Please write out every line of the material below word for word, leaving out the pictures.

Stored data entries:
◆ ◆ ◆ ◆ ◆

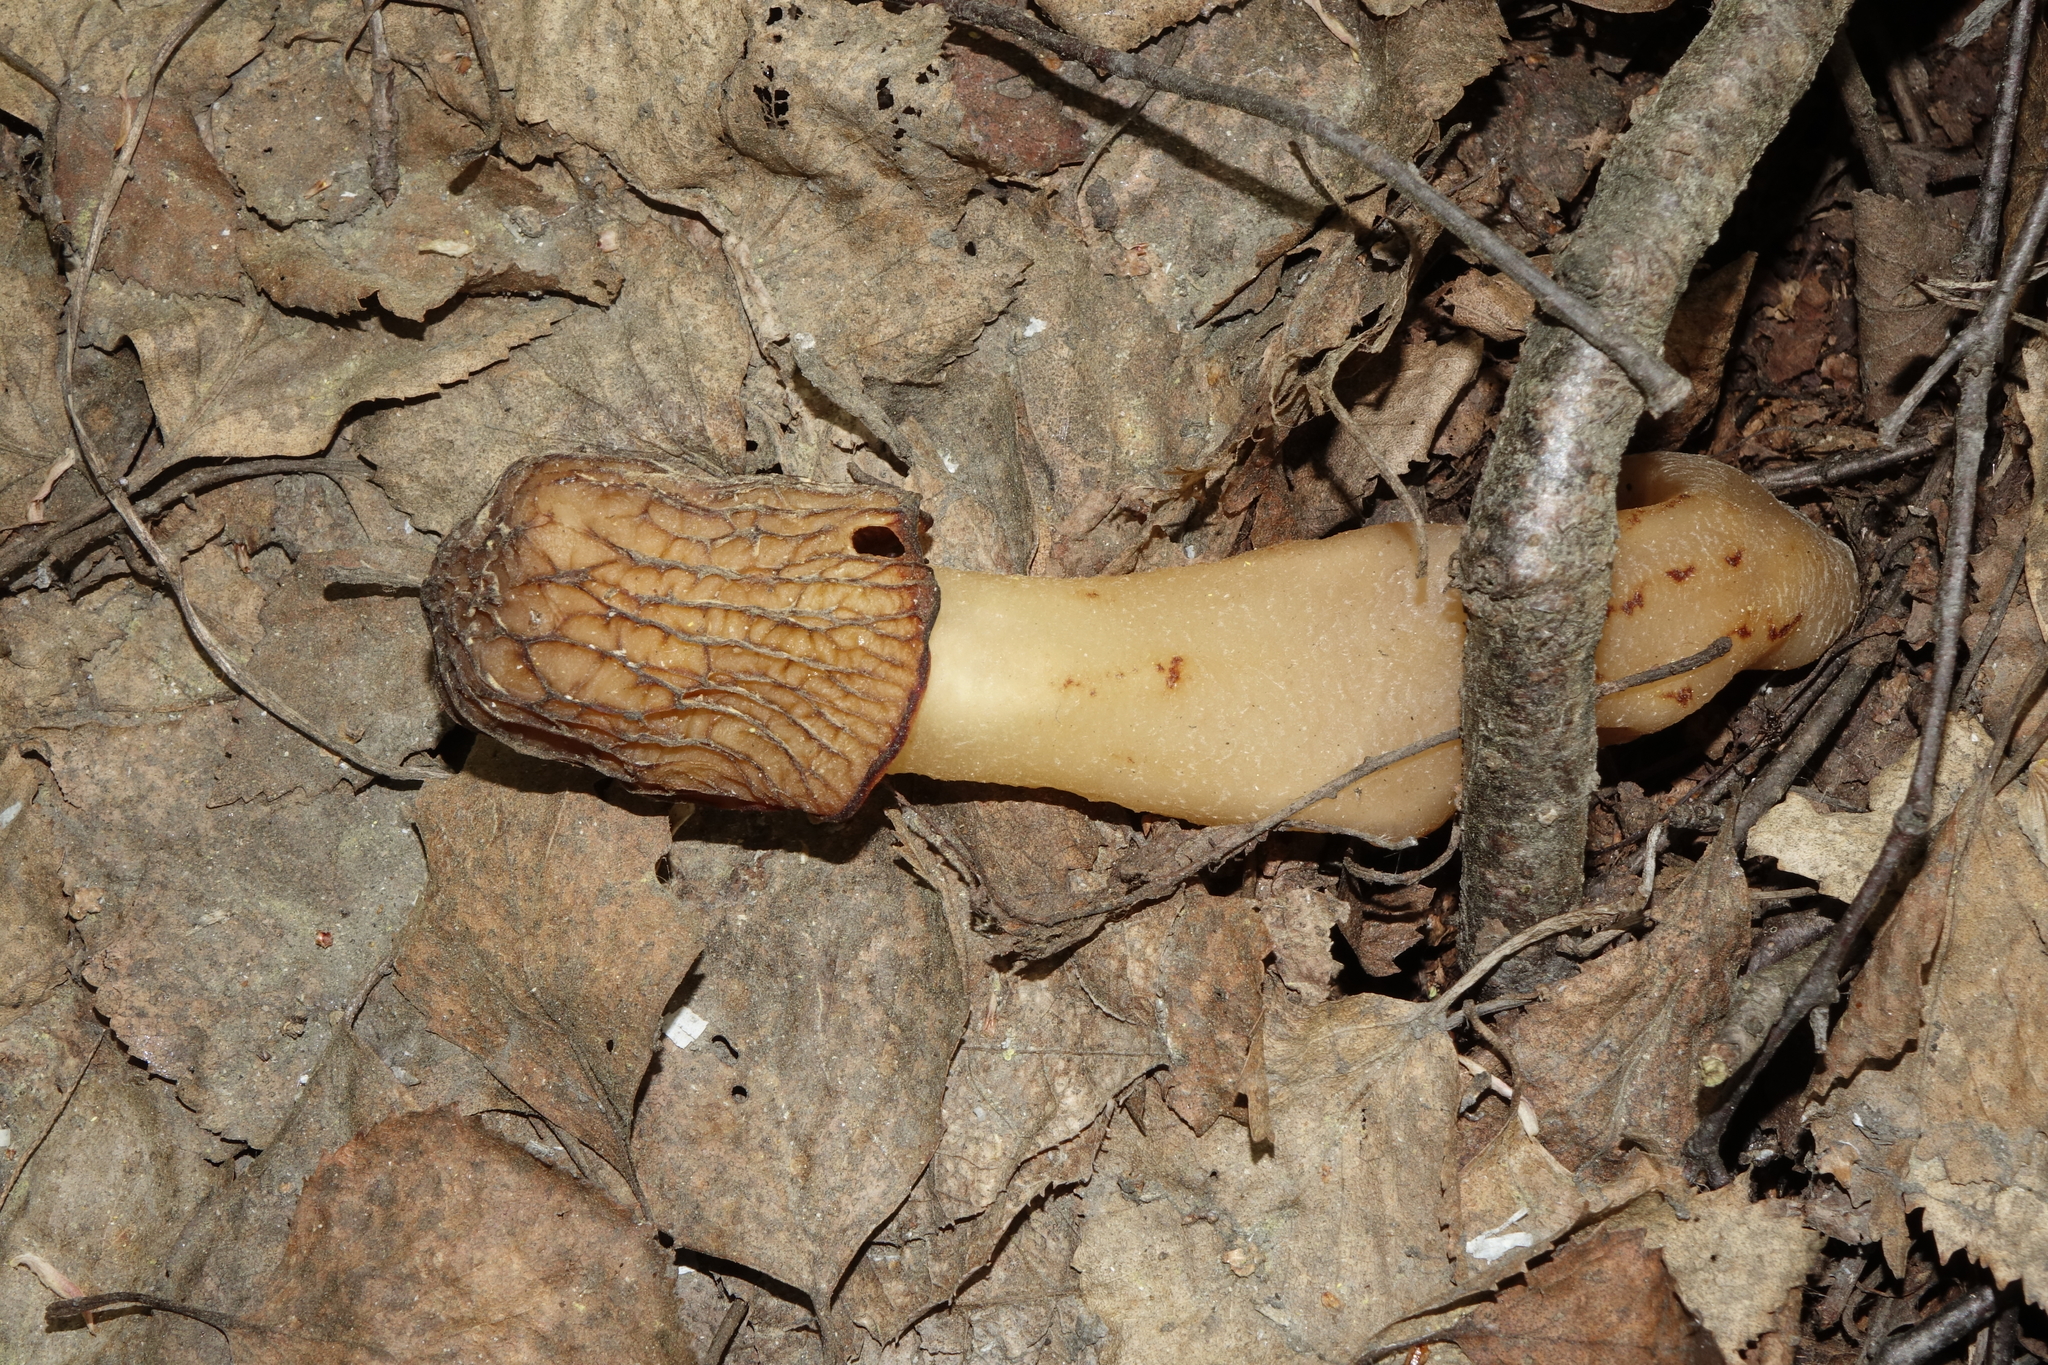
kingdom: Fungi
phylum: Ascomycota
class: Pezizomycetes
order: Pezizales
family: Morchellaceae
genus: Verpa
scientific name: Verpa bohemica
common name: Wrinkled thimble morel
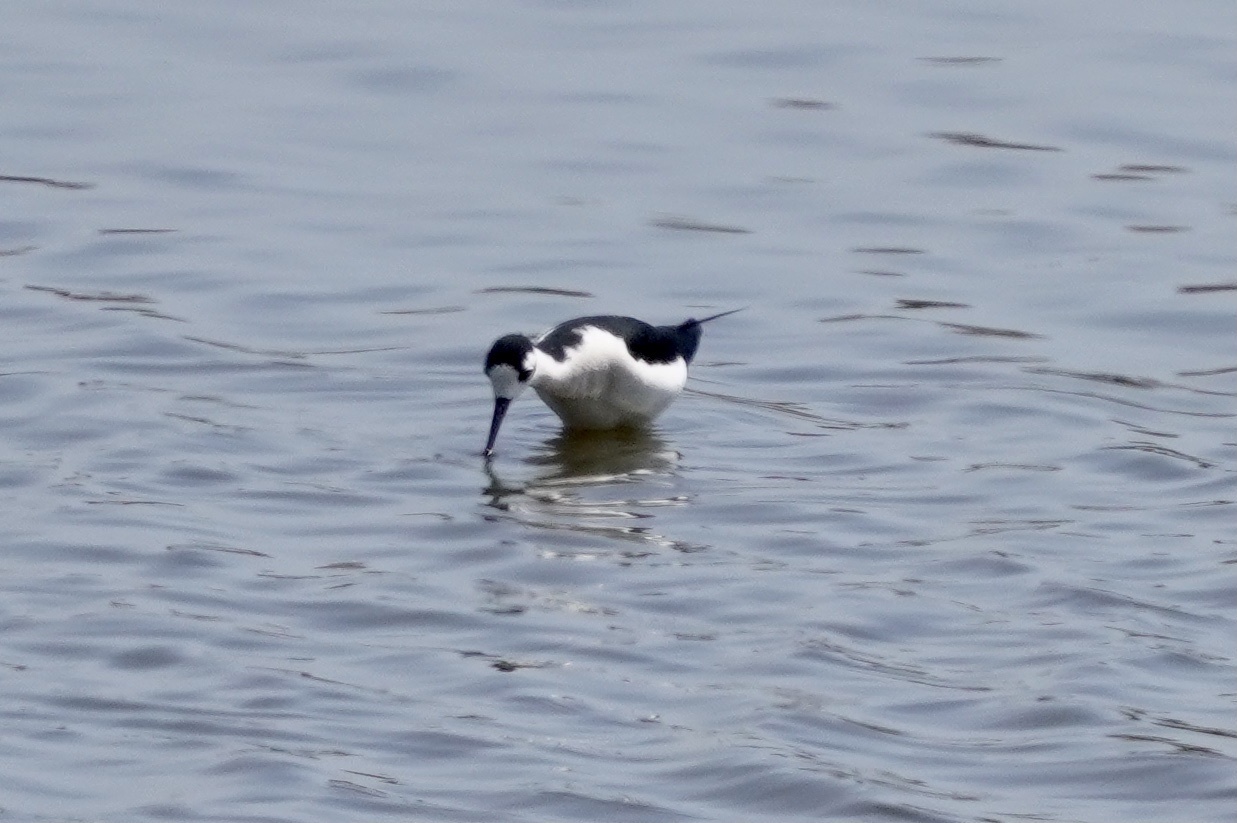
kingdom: Animalia
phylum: Chordata
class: Aves
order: Charadriiformes
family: Recurvirostridae
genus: Himantopus
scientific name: Himantopus mexicanus
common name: Black-necked stilt
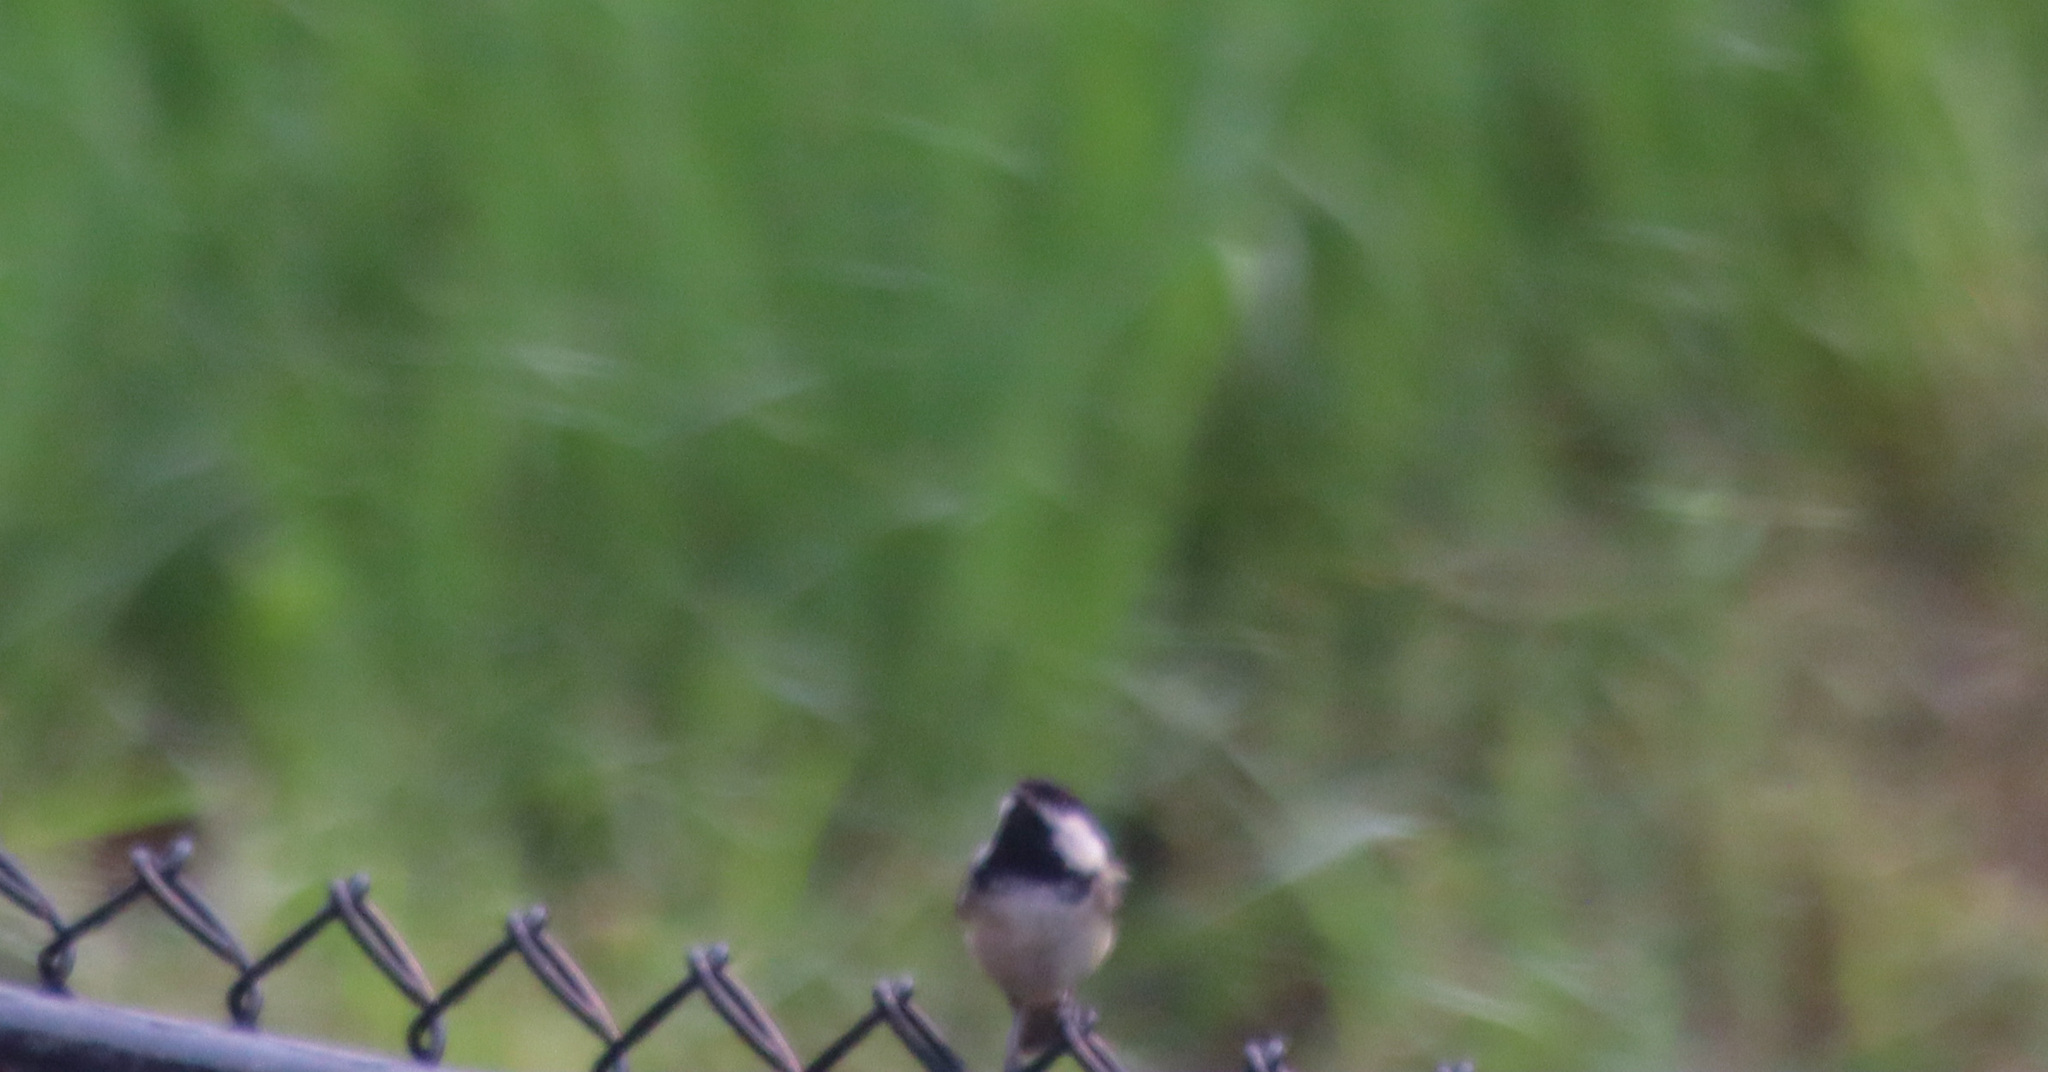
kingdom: Animalia
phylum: Chordata
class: Aves
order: Passeriformes
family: Paridae
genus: Poecile
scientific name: Poecile atricapillus
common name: Black-capped chickadee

◆ ◆ ◆ ◆ ◆

ANSWER FOR THE TASK:
kingdom: Fungi
phylum: Ascomycota
class: Pezizomycetes
order: Pezizales
family: Morchellaceae
genus: Verpa
scientific name: Verpa bohemica
common name: Wrinkled thimble morel
kingdom: Animalia
phylum: Chordata
class: Aves
order: Charadriiformes
family: Recurvirostridae
genus: Himantopus
scientific name: Himantopus mexicanus
common name: Black-necked stilt
kingdom: Animalia
phylum: Chordata
class: Aves
order: Passeriformes
family: Paridae
genus: Poecile
scientific name: Poecile atricapillus
common name: Black-capped chickadee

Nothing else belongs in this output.